No delimiter in predictions from multi-letter phoneme codes

Question

No delimiter in predictions from multi-letter phoneme codes

thelahunginjeet opened this issue 2 years ago · 1 comments

Thank you for putting this out there. I'm trying to train the model myself on English CMU pronunciations, which have multi-letter phoneme codes. I structure my phoneme transcriptions as lists, for example:

('en_us', 'timbre', ['T','IH1','M','B','ER0'])

The model trains fine, but when I ask for transcriptions (via, say phonemise_list()), the model output doesn't put delimiters between the phonemes; so it's version of 'timbre' is:

'TAY1MBER0'

This is not helpful, and also not what the pre-trained CMU model does - It produces output like:

'[T][AY1][M][B][ER0]'

How can I adjust the config file or the calls to train() so that I get back something with delimiters between the phonemes?

Answer 1 · 2022-10-14T18:40:14.000Z

I figured this out, in case anyone else is having the issue. The trick is to include delimiters in both your phoneme inventory and the transcriptions.
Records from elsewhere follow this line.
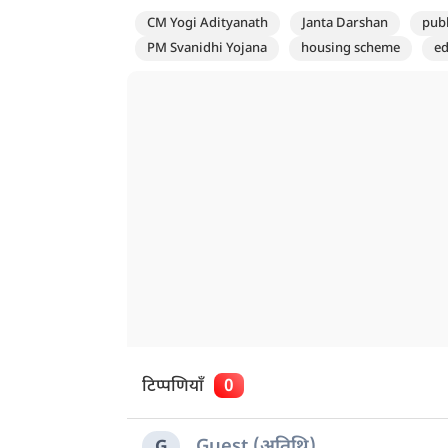
CM Yogi Adityanath
Janta Darshan
publ
PM Svanidhi Yojana
housing scheme
ed
टिप्पणियाँ
0
Guest (अतिथि)
G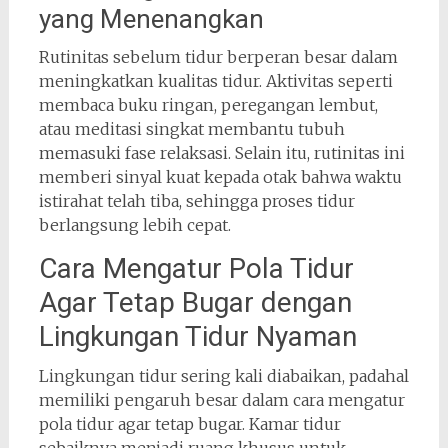
yang Menenangkan
Rutinitas sebelum tidur berperan besar dalam
meningkatkan kualitas tidur. Aktivitas seperti
membaca buku ringan, peregangan lembut,
atau meditasi singkat membantu tubuh
memasuki fase relaksasi. Selain itu, rutinitas ini
memberi sinyal kuat kepada otak bahwa waktu
istirahat telah tiba, sehingga proses tidur
berlangsung lebih cepat.
Cara Mengatur Pola Tidur
Agar Tetap Bugar dengan
Lingkungan Tidur Nyaman
Lingkungan tidur sering kali diabaikan, padahal
memiliki pengaruh besar dalam cara mengatur
pola tidur agar tetap bugar. Kamar tidur
sebaiknya menjadi ruang khusus untuk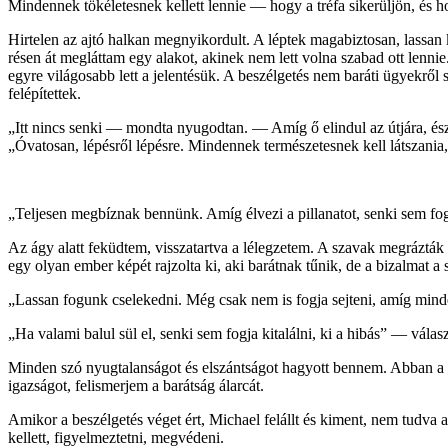
Mindennek tökéletesnek kellett lennie — hogy a tréfa sikerüljön, és h
Hirtelen az ajtó halkan megnyikordult. A léptek magabiztosan, lassa
résen át megláttam egy alakot, akinek nem lett volna szabad ott lennie
egyre világosabb lett a jelentésük. A beszélgetés nem baráti ügyekről 
felépítettek.
„Itt nincs senki — mondta nyugodtan. — Amíg ő elindul az útjára, ész
„Óvatosan, lépésről lépésre. Mindennek természetesnek kell látszania,
„Teljesen megbíznak bennünk. Amíg élvezi a pillanatot, senki sem fo
Az ágy alatt feküdtem, visszatartva a lélegzetem. A szavak megráztá
egy olyan ember képét rajzolta ki, aki barátnak tűnik, de a bizalmat a sa
„Lassan fogunk cselekedni. Még csak nem is fogja sejteni, amíg mi
„Ha valami balul sül el, senki sem fogja kitalálni, ki a hibás” — válas
Minden szó nyugtalanságot és elszántságot hagyott bennem. Abban a pi
igazságot, felismerjem a barátság álarcát.
Amikor a beszélgetés véget ért, Michael felállt és kiment, nem tudva 
kellett, figyelmeztetni, megvédeni.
So, in the config file, instead of:

phoneme_symbols: ['T', 'UW1', 'S', . . .]

you want

phoneme_symbols:['[T]', '[UW1]', '[S]', . . .]

And the training/test samples look like:

('en_us', 'timbre', ['[T]', '[IH1]', '[M]', '[B]', '[ER0]'])

If you do that, you'll get predictions that look like what the pre-trained CMU model produces.